Audition continues that shift away from the idea of the public sphere as a place where people can understand themselves. There’s a sense that the greatest revelations take place deep within the private life—in places so buried that they can be accessed only through secrecy, delusion, or pretense. The most affecting moment in the novel comes when the narrator recalls the time during her marriage to Tomas when she got pregnant. She was openly ambivalent about continuing the pregnancy, and Tomas made clear that he would support whatever she decided. When she miscarried a few weeks later, she was relieved. But one day she found a pregnancy app on Tomas’s phone. The app, with its cutesy depictions of the fetus’s size week by week (your baby is the size of blackberry, of a kumquat, etc.), revealed a whole world of anticipation he had been privately living in, taking care not to press his excitement on her but already beginning his own transformation into a father-to-be. The “euphoria that now accompanied him everywhere, inconvenient and irrepressible,” has an almost devastating effect on the narrator—to think that she failed to notice this surge of emotion—and it makes him briefly a stranger to her.

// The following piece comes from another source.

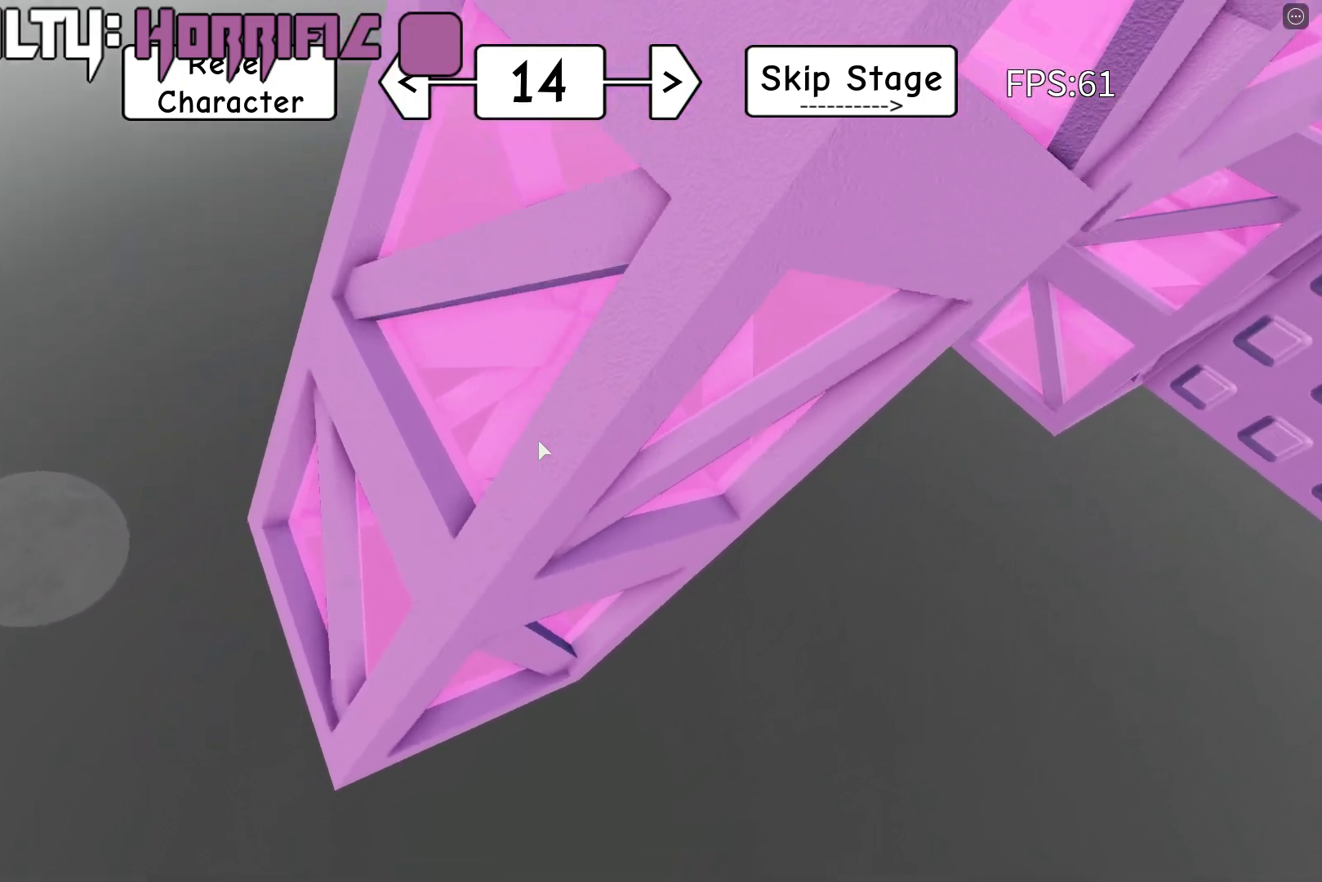
{"keys": ["a", "space", "w"], "events": [[67, "w", "up"], [233, "w", "down"], [383, "w", "up"], [500, "w", "down"]]}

These layers of consciousness make Audition feel like a much denser novel than a study of three characters might otherwise be: each of the three is quietly several different people at once. And though they are, as Dwight Garner remarked, the kind of “glamorous,” “well-appointed” individuals who populate so many well-turned literary novels, Kitamura makes them unfamiliar in new, unexpected ways; the smallest private thought or action can thoroughly change what they’re capable of feeling and doing. We don’t—can’t—know them at all.